Dawn parle de « conflit ouvert », tout en appelant à ne pas provoquer une escalade. Kaboul reconnaît avoir attaqué des postes pakistanais « en représailles », tout en affirmant suspendre les opérations. Chaque camp se proclame agressé. Chacun accuse l’autre d’avoir franchi la ligne rouge. Dans cette guerre des récits, les faits comptent moins que leur interprétation. Côté taliban, certains analystes voient un affranchissement. Longtemps perçus comme les marionnettes d’Islamabad, les Talibans se rapprochent de l’Inde. Amir Khan Muttaqi est reçu à New Delhi, et l’Inde envisage de rouvrir son ambassade à Kaboul. Ce rapprochement improbable renverse la donne. L’Inde et les Talibans, jadis ennemis, trouvent un intérêt commun : neutraliser le Pakistan. Et pour les Talibans, cette ouverture leur donne une légitimité régionale nouvelle.
Mais d’autres voix, plus sceptiques, doutent de cette lecture romantique. Selon Fahim Kohdamani, ce « conflit » pourrait être une nouvelle étape du jeu d’influence pakistanais. Islamabad chercherait à redorer l’image des Talibans en les présentant comme « défenseurs de la souveraineté afghane ». Ce scénario renforcerait la popularité intérieure d’un régime très affaibli et détournerait l’attention des mouvements séparatistes baloutches et pachtounes. Une manipulation symétrique, où chacun joue son rôle dans un théâtre bien rodé.
Talibans et Pakistan : alliance brisée ou scénario orchestré ?
Cette hypothèse se heurte à une réalité troublante : le Pakistan semble perdre le contrôle. Khawaja Asif reconnaît publiquement que « les Talibans sont notre création, mais ils sont devenus non fiables ». Dans le même temps, il affirme ne pas vouloir la guerre, tout en déclarant que la réponse d’Islamabad « ne sera plus faite d’amour et d’affection ». Et d’ajouter : « Nous savons qui vit en Afghanistan et où. » Le Pakistan se pose en victime tout en revendiquant l’architecture du pouvoir taliban. Il parle pour Kaboul, mais aussi pour Washington, Pékin, Moscou, Riyad. Cette ambiguïté permanente brouille les intentions réelles d’Islamabad.

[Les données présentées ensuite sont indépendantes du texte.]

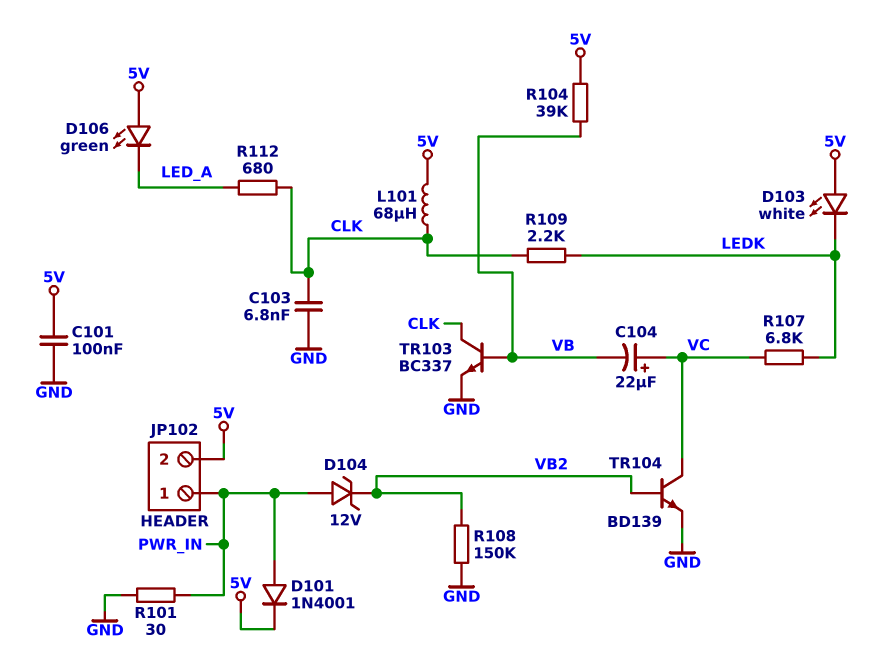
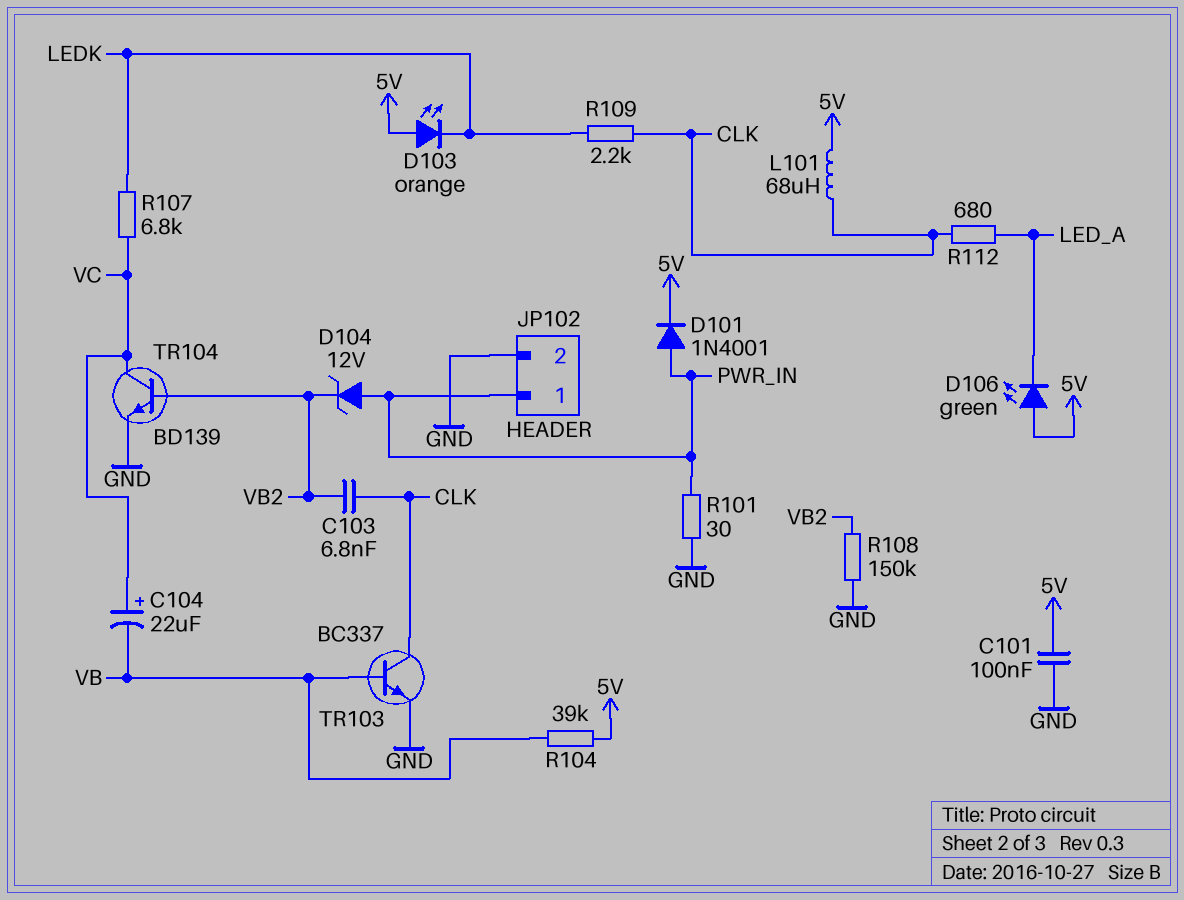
C103: 6.8nF (CLK, GND) -> 6.8nF (CLK, VB2)
D103: LED white (A 5V, K LEDK) -> LED orange (A 5V, K LEDK)
JP102 pin 2: 5V -> GND

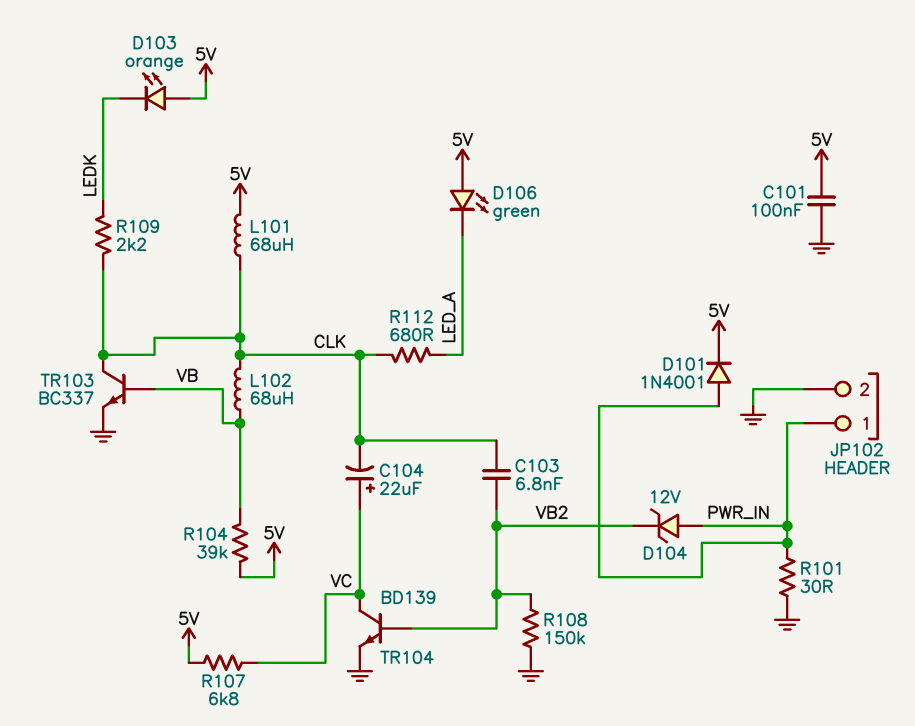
C104: 22uF (plus VC, minus VB) -> 22uF (plus VC, minus CLK)
L102: none -> 68uH (CLK, VB)
R107: 6.8k (LEDK, VC) -> 6.8k (5V, VC)

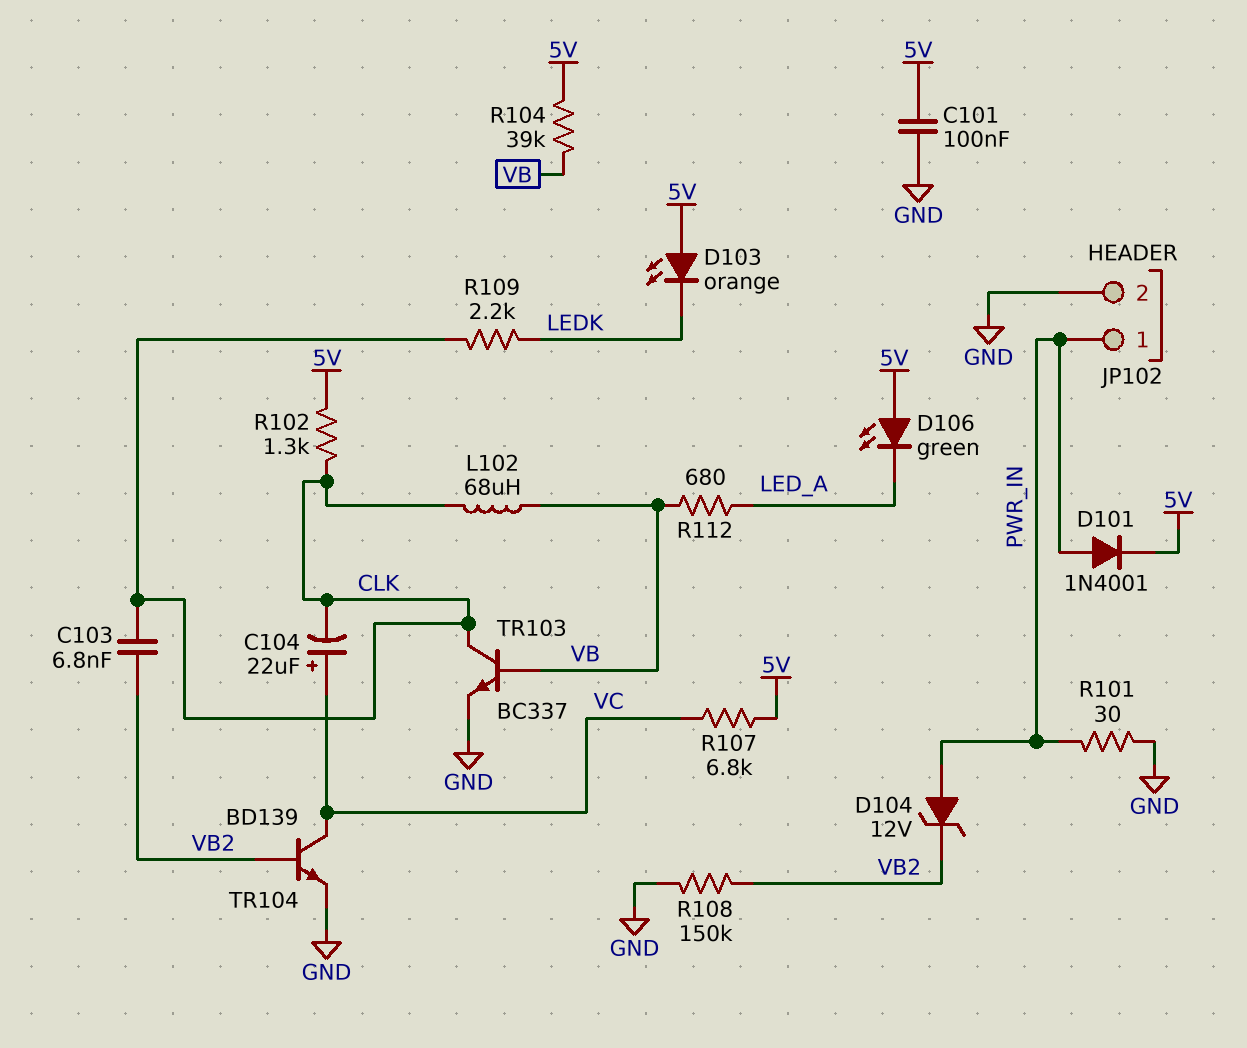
L101: 68uH (5V, CLK) -> none
R102: none -> 1.3k (5V, CLK)
R112: 680 (CLK, LED_A) -> 680 (LED_A, VB)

Les Talibans, de leur côté, jouent une partie complexe. Ils menacent le Pakistan, mais ne peuvent se permettre une guerre totale. Ils se rapprochent de l’Inde, mais gardent des liens avec la Chine. Ils dialoguent avec la Russie via le Format de Moscou. Ils se laissent médiatiser par le Qatar et l’Arabie saoudite. Ils utilisent la carte du nationalisme afghan pour se présenter comme défenseurs de la souveraineté. Mais sur le terrain, ils tolèrent des groupes terroristes comme le TTP, qui frappe directement le Pakistan. Les Talibans ne sont pas un bloc monolithique : ils sont traversés par des factions divergentes, certaines proches d’Islamabad, d’autres totalement hostiles. Ce flou interne renforce la confusion externe.

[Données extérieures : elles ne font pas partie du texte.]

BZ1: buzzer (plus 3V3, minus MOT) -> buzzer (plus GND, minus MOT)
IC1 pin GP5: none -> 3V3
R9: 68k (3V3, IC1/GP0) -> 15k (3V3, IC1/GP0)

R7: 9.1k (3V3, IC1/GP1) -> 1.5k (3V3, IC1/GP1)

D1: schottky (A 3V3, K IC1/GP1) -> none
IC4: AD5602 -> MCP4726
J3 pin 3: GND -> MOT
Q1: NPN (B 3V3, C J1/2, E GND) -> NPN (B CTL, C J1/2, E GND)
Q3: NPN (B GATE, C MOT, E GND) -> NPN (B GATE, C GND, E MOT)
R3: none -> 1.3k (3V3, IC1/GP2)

Quand la région retient son souffle : Inde, Chine, Russie, Golfe, USA
Ce pseudo-conflit ne se joue pas uniquement entre deux États frontaliers. Il s’inscrit dans un Grand Jeu régional qui s’intensifie. Le Qatar et l’Arabie saoudite imposent une trêve en quelques heures, preuve de leur influence directe. L’Iran se propose en médiateur, inquiet de voir la frontière s’enflammer. La Chine, silencieuse, observe avec inquiétude la sécurité de ses routes commerciales et la stabilité du corridor économique Chine-Pakistan (CPEC). La Russie, via le Format de Moscou, teste la possibilité d’intégrer les Talibans dans un nouvel ordre régional anti-occidental. Et les États-Unis, officiellement absents, voient dans ce désordre une opportunité de retour : en soutenant Islamabad contre les Talibans, ou inversement.

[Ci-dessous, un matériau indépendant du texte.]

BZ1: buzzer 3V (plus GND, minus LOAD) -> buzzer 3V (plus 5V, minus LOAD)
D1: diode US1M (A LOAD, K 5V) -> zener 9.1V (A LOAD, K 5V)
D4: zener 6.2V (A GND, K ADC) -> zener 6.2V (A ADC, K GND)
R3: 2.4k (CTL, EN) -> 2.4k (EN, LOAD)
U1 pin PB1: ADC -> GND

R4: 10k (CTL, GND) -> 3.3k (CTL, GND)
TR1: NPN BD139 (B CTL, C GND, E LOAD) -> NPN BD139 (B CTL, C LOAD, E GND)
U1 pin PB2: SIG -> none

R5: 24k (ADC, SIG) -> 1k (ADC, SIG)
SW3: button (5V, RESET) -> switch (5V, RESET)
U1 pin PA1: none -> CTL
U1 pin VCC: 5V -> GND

Ce n’est peut-être ni une guerre, ni un simple jeu de dupes. C’est une phase charnière où les lignes de loyauté et d’hostilité sont en train de se redessiner. L’Afghanistan n’est plus un satellite docile. Le Pakistan n’est plus le centre de gravité qu’il pense être. La frontière entre le réel et la mise en scène, entre l’affrontement et la communication, devient indiscernable. Les Talibans menacent sans attaquer vraiment. Le Pakistan frappe sans l’assumer pleinement. Les puissances régionales appellent à la désescalade tout en manœuvrant dans l’ombre. Chacun s’abrite derrière un brouillard qu’il contribue à épaissir.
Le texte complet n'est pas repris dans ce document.